阅读文章:

RAG 通过引入外部知识库和检索机制,有效缓解以上问题,使生成内容可追溯、可验证,同时支持企业定制化知识。
1.2 为什么 AI 平台需要 RAG
在企业级 AI 平台中,RAG 的价值主要体现在以下几方面:
- 知识实时性
- 企业内部知识、政策、市场信息不断更新。
- 仅依赖 LLM 的静态训练语料无法满足实时信息需求,RAG 可以动态接入知识库。
- 私有化知识管理
- 企业数据通常是私有的,不在公开语料中。
- RAG 能直接使用企业文档、报表、数据库,满足内部业务场景。
- 可解释性与可信度
- RAG 能提供答案来源(Reference),用户可验证。
- 增强业务场景中的可靠性,降低风险。
- 可控性与个性化
- 可以通过设计知识库结构、检索策略和提示词模板来控制输出风格和内容。
- 支持多行业、多场景、多用户的定制化应用。
- 平台化扩展性
- 支持多模态文件解析(PDF、Excel、图片、Markdown)。
- 支持多存储后端(向量库、ES、关系型数据库、图数据库)。
- 支持统一服务能力(embedding、reranker、query 改写),模块化可复用。
2. RAG 解决的问题
2.1 大模型的知识局限
- 静态语料:训练完成后无法获取最新知识。
- 领域适配不足:无法针对企业内部知识或专业领域进行有效回答。
2.2 幻觉与不可靠输出
- LLM 生成看似合理但错误的回答,无法提供文档来源。
- 在金融、医疗、法律等高要求场景不可接受。
2.3 可溯源与可解释性
- 通过 RAG,生成回答时可插入文档引用。
- 支撑企业对知识源管理、内容验证和合规性需求。
2.4 平台化的扩展性需求
企业级 AI 平台对 RAG 的需求不仅是“答案更准”,还涉及:
- 多模态支持:文本、表格、图片等。
- 大规模检索与计算:需要高并发、高吞吐的向量检索和模型推理。
- 模块化能力:embedding、reranker、query 改写可复用、可扩展。
- 可维护性:模型升级、知识库更新、算力扩展要低风险。
3. RAG 的通用流程
RAG 的执行流程可分为 离线知识库构建阶段 和 在线查询生成阶段。在企业 AI 平台中,每个阶段不仅关注功能正确,还涉及 性能优化、模块复用、可扩展性和可维护性。

思考题:
A - 在关于 RAG 的文章中,"RAG 的价值主要体现在以下几方面"之下列出了哪几个方面?写出全部方面的名称。
B - 请接着关于 RAG 的文章的最后一句往下写。

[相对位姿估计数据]
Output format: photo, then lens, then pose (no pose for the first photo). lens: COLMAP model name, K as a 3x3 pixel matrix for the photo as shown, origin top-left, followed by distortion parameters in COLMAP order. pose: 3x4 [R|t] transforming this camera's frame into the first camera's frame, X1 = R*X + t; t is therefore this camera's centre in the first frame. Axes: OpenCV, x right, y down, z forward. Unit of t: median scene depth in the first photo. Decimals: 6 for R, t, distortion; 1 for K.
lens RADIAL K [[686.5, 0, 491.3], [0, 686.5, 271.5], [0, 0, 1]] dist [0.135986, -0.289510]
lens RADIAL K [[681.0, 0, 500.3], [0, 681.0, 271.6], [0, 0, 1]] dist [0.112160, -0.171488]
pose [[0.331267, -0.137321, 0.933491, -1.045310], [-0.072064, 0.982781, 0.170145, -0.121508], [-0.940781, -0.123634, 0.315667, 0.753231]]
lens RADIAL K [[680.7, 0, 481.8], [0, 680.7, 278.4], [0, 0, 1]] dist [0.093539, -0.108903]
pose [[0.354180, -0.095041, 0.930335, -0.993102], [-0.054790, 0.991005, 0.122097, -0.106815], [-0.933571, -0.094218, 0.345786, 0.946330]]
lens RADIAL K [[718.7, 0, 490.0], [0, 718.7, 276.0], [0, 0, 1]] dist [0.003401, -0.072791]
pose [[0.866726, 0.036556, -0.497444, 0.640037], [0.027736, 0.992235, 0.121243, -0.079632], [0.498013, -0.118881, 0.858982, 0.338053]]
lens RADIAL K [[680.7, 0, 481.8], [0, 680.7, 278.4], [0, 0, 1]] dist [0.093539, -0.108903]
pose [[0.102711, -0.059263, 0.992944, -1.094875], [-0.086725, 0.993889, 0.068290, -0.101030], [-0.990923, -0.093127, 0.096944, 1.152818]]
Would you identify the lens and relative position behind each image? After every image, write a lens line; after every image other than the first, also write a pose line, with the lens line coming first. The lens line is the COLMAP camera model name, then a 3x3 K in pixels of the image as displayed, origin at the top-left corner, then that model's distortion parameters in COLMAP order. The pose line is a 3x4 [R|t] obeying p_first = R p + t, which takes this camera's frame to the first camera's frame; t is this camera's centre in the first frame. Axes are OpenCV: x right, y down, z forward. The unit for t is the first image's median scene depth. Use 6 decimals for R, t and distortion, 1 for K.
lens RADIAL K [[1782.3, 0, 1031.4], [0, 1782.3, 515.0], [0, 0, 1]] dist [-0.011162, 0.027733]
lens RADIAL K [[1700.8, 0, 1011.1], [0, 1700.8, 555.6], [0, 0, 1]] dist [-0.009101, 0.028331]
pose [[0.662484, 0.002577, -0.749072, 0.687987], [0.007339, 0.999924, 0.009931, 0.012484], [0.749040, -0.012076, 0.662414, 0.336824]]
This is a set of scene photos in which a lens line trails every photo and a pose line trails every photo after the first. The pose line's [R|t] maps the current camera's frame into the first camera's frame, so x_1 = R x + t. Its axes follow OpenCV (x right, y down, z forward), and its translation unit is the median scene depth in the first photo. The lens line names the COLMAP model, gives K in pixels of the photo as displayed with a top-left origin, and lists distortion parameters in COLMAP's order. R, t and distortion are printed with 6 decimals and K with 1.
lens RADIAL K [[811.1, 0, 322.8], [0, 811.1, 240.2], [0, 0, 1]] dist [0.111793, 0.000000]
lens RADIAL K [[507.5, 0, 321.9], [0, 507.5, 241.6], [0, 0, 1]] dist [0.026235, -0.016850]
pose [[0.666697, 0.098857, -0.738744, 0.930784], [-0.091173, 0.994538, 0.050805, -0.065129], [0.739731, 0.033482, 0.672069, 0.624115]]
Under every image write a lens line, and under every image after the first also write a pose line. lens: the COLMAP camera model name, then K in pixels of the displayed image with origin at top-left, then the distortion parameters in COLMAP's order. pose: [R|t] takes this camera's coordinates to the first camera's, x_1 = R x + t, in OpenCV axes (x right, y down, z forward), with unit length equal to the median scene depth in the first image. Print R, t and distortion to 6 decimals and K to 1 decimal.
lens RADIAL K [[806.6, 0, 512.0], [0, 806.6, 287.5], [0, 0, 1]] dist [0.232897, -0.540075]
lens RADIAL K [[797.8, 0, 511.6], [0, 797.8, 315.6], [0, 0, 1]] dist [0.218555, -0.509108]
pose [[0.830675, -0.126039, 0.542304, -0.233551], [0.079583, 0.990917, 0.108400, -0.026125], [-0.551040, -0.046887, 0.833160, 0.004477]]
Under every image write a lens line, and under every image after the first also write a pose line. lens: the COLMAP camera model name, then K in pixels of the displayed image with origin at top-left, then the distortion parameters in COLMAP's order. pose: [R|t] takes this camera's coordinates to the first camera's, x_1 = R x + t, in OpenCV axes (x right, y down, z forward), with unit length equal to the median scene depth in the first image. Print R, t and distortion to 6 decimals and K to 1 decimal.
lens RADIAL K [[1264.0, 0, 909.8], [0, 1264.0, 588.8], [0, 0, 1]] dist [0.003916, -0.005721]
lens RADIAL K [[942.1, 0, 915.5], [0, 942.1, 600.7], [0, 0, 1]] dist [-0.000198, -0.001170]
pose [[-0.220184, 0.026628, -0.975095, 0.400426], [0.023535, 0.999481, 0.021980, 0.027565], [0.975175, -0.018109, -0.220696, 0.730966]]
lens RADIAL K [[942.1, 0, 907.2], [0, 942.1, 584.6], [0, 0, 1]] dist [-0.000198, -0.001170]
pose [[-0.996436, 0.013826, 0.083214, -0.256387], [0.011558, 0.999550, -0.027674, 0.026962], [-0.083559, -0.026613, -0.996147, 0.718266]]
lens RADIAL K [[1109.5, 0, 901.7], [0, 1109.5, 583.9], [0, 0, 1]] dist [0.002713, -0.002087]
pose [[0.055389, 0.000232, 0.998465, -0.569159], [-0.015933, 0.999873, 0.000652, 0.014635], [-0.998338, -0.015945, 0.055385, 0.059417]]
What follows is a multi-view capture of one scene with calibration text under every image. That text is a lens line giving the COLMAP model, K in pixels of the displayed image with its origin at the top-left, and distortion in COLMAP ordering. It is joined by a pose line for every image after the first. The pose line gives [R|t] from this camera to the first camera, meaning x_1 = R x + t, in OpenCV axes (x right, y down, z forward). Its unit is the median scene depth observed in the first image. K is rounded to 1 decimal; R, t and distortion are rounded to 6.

各题答案:
A - 知识实时性;私有化知识管理;可解释性与可信度;可控性与个性化;平台化扩展性

B -
3.1 知识库构建阶段(离线处理)
3.1.1 文档收集与预处理
- 目标:将原始企业文档标准化为可处理格式。
- 处理策略:
- 文件类型识别:文本、PDF、Markdown、Excel、图片等。
- 格式标准化:
- PDF → minerU JSON → Block 级结构化信息
- Excel → HTML 或 Key-Value 对象
- 图片 → OCR 或多模态模型解析文字/图表
- 噪声过滤:去除无实际意义的图标、二维码等内容。
- 设计 rationale:不同文件类型采用策略模式(BlockProcessorStrategy),保证 易扩展、低耦合。
3.1.2 文本切分与元数据标注
- 目标:生成语义完整的 chunk,以适应模型上下文窗口。
- 处理策略:
- 长文档按段落/标题切分,保证上下文完整性。
- 对每个 chunk 添加元数据:标题、来源、时间、文件 ID 等。
- 设计 rationale:确保后续向量化检索的精度,同时支持溯源和引用标注。
3.1.3 向量化 Embedding
- 目标:将每个 chunk 转换为高维向量,捕捉语义信息。
- 处理策略:
- 使用专用 embedding 模型(如 bge-large-zh)。
- 批量处理,支持 GPU 并行,提高计算效率。
- 向量归一化,便于后续余弦相似度计算。
- 设计 rationale:通过向量化,支持 快速语义检索,避免仅依赖关键词匹配的局限。
3.1.4 向量存储与索引
- 目标:将向量及元数据存储到数据库,支持高效检索。
- 处理策略:
- 向量库(Milvus / VectorDB):存储 embedding,支持高并发检索。
- ES / MySQL:存储原始文本、元数据和关键词索引。
- 异步任务队列(Kafka):解耦文档解析、向量生成、存储任务。
- 设计 rationale:混合存储兼顾性能和灵活性;异步队列提高吞吐量并保证任务可靠性。
3.2 查询生成阶段(在线处理)
3.2.1 Query 改写与优化
- 目标:增强用户查询与知识库匹配度,提高检索精度。
- 处理策略:
- 问题扩展:添加同义词、上下文提示。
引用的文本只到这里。